►

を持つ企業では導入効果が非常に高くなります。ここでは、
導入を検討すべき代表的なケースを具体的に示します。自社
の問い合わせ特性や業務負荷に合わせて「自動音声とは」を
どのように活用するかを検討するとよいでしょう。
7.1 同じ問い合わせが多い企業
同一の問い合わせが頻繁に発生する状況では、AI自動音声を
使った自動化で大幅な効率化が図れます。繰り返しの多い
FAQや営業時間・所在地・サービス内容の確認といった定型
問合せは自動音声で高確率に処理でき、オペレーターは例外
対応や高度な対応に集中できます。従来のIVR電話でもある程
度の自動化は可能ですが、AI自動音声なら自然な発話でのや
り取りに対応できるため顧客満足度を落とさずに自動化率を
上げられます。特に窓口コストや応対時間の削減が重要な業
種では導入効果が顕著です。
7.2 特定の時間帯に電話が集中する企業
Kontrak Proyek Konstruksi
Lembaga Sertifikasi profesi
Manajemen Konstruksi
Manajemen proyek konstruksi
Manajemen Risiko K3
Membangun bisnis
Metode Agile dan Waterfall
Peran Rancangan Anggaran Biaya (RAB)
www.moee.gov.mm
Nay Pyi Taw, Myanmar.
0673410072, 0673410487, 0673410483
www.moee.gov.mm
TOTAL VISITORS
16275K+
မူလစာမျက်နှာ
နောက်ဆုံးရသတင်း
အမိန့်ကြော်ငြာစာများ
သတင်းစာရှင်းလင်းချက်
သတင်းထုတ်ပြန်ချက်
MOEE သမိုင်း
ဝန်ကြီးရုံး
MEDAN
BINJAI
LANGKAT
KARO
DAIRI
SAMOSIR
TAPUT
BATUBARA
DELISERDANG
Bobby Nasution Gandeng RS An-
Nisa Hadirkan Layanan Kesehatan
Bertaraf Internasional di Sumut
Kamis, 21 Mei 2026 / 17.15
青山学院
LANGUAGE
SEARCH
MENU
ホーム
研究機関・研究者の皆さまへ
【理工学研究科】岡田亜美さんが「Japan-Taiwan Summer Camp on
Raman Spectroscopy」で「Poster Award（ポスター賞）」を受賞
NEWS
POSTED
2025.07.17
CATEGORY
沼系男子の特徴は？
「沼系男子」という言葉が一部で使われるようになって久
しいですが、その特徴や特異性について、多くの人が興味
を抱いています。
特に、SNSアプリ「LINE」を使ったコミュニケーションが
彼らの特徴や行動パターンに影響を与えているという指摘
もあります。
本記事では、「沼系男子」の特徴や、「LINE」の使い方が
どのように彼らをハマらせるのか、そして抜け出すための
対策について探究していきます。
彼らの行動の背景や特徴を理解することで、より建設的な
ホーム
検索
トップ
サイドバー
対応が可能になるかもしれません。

◄

INSTRUCTIONS TO FOLLOW. Your reply should be every line of the material, transcribed exactly.

TASK ANSWER.
を持つ企業では導入効果が非常に高くなります。ここでは、
導入を検討すべき代表的なケースを具体的に示します。自社
の問い合わせ特性や業務負荷に合わせて「自動音声とは」を
どのように活用するかを検討するとよいでしょう。
7.1 同じ問い合わせが多い企業
同一の問い合わせが頻繁に発生する状況では、AI自動音声を
使った自動化で大幅な効率化が図れます。繰り返しの多い
FAQや営業時間・所在地・サービス内容の確認といった定型
問合せは自動音声で高確率に処理でき、オペレーターは例外
対応や高度な対応に集中できます。従来のIVR電話でもある程
度の自動化は可能ですが、AI自動音声なら自然な発話でのや
り取りに対応できるため顧客満足度を落とさずに自動化率を
上げられます。特に窓口コストや応対時間の削減が重要な業
種では導入効果が顕著です。
7.2 特定の時間帯に電話が集中する企業
Kontrak Proyek Konstruksi
Lembaga Sertifikasi profesi
Manajemen Konstruksi
Manajemen proyek konstruksi
Manajemen Risiko K3
Membangun bisnis
Metode Agile dan Waterfall
Peran Rancangan Anggaran Biaya (RAB)
www.moee.gov.mm
Nay Pyi Taw, Myanmar.
0673410072, 0673410487, 0673410483
www.moee.gov.mm
TOTAL VISITORS
16275K+
မူလစာမျက်နှာ
နောက်ဆုံးရသတင်း
အမိန့်ကြော်ငြာစာများ
သတင်းစာရှင်းလင်းချက်
သတင်းထုတ်ပြန်ချက်
MOEE သမိုင်း
ဝန်ကြီးရုံး
MEDAN
BINJAI
LANGKAT
KARO
DAIRI
SAMOSIR
TAPUT
BATUBARA
DELISERDANG
Bobby Nasution Gandeng RS An-
Nisa Hadirkan Layanan Kesehatan
Bertaraf Internasional di Sumut
Kamis, 21 Mei 2026 / 17.15
青山学院
LANGUAGE
SEARCH
MENU
ホーム
研究機関・研究者の皆さまへ
【理工学研究科】岡田亜美さんが「Japan-Taiwan Summer Camp on
Raman Spectroscopy」で「Poster Award（ポスター賞）」を受賞
NEWS
POSTED
2025.07.17
CATEGORY
沼系男子の特徴は？
「沼系男子」という言葉が一部で使われるようになって久
しいですが、その特徴や特異性について、多くの人が興味
を抱いています。
特に、SNSアプリ「LINE」を使ったコミュニケーションが
彼らの特徴や行動パターンに影響を与えているという指摘
もあります。
本記事では、「沼系男子」の特徴や、「LINE」の使い方が
どのように彼らをハマらせるのか、そして抜け出すための
対策について探究していきます。
彼らの行動の背景や特徴を理解することで、より建設的な
ホーム
検索
トップ
サイドバー
対応が可能になるかもしれません。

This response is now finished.